Object presence change data
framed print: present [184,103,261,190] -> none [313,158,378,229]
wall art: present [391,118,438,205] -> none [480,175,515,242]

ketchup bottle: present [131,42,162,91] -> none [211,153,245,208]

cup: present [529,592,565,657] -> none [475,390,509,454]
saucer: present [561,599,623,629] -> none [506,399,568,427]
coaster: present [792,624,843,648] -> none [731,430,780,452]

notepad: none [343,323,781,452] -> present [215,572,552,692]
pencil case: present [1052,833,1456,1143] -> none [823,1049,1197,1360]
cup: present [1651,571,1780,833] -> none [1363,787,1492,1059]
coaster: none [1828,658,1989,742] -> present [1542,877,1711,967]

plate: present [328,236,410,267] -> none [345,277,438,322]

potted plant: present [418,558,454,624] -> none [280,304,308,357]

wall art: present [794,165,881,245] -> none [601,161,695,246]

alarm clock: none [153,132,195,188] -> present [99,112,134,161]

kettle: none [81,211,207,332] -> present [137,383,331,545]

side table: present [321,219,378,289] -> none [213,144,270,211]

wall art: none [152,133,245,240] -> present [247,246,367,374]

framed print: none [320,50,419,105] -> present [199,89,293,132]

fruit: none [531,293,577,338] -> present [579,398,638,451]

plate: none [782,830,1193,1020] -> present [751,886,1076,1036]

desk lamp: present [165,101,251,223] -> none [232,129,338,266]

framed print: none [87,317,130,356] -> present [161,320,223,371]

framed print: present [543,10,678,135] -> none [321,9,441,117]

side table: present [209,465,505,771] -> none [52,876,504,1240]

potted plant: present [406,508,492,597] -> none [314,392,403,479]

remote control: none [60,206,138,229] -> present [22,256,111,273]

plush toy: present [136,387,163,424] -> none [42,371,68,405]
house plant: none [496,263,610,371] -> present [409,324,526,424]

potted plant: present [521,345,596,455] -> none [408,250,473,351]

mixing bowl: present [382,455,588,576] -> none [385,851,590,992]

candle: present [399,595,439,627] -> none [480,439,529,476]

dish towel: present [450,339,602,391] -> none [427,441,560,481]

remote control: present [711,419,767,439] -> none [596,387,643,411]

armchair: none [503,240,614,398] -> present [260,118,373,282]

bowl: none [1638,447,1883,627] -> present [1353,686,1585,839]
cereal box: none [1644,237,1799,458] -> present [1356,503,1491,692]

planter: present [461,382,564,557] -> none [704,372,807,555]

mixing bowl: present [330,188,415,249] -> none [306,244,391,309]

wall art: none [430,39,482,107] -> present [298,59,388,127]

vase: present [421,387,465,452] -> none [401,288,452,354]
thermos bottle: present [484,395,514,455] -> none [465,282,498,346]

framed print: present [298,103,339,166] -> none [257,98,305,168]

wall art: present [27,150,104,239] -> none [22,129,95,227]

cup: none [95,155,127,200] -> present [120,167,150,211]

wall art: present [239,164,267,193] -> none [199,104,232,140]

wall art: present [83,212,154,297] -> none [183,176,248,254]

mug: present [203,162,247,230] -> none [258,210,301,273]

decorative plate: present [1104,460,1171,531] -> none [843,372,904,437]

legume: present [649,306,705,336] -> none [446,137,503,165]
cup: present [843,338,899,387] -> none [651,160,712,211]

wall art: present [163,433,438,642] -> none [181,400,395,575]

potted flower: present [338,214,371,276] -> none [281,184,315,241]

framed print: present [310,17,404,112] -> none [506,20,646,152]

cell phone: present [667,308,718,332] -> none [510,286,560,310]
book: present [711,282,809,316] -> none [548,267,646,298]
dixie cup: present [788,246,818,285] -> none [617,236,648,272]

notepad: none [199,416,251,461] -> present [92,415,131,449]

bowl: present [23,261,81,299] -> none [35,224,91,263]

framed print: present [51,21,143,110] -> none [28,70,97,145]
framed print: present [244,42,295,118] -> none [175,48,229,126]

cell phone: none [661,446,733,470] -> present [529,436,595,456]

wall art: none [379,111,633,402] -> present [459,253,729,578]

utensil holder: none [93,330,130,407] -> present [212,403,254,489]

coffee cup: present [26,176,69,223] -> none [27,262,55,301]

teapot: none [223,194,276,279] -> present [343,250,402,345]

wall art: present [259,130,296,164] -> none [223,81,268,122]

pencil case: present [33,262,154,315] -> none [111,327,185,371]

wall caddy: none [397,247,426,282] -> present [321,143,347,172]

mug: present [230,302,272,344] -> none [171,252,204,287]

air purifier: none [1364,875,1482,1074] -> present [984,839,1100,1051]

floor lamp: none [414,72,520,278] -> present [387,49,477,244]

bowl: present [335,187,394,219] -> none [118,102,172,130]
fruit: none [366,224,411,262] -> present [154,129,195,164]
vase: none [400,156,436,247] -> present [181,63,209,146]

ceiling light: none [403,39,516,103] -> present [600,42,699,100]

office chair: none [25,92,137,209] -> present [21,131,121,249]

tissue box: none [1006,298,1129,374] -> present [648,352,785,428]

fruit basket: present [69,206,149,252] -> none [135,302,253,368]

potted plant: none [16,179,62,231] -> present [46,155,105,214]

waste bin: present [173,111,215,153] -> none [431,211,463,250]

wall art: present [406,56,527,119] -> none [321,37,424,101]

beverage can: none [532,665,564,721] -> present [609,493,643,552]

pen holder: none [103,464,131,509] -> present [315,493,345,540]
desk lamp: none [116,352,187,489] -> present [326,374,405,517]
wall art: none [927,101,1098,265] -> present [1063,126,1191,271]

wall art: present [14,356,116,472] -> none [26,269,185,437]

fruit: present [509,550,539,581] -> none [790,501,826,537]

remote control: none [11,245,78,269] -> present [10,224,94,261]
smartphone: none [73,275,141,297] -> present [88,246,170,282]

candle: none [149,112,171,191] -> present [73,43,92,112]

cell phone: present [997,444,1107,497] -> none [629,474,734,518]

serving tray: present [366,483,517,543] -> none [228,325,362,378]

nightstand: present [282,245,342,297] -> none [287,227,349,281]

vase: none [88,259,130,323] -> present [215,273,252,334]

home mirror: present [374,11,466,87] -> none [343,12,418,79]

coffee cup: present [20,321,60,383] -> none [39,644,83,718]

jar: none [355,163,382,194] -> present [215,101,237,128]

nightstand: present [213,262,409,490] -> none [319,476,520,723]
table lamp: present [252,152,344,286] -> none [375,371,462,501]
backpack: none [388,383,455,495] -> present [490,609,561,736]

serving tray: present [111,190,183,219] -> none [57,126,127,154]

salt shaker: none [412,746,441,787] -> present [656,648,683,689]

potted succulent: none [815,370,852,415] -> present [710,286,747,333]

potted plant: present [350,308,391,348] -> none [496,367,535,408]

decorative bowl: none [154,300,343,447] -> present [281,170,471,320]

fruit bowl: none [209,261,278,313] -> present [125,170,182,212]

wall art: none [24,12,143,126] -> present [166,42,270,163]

Try it
Going down from the first line of the entries above, restate each line word for word until the line holding "coaster: present [792,624,843,648]" is done.

Answer box
framed print: present [184,103,261,190] -> none [313,158,378,229]
wall art: present [391,118,438,205] -> none [480,175,515,242]

ketchup bottle: present [131,42,162,91] -> none [211,153,245,208]

cup: present [529,592,565,657] -> none [475,390,509,454]
saucer: present [561,599,623,629] -> none [506,399,568,427]
coaster: present [792,624,843,648] -> none [731,430,780,452]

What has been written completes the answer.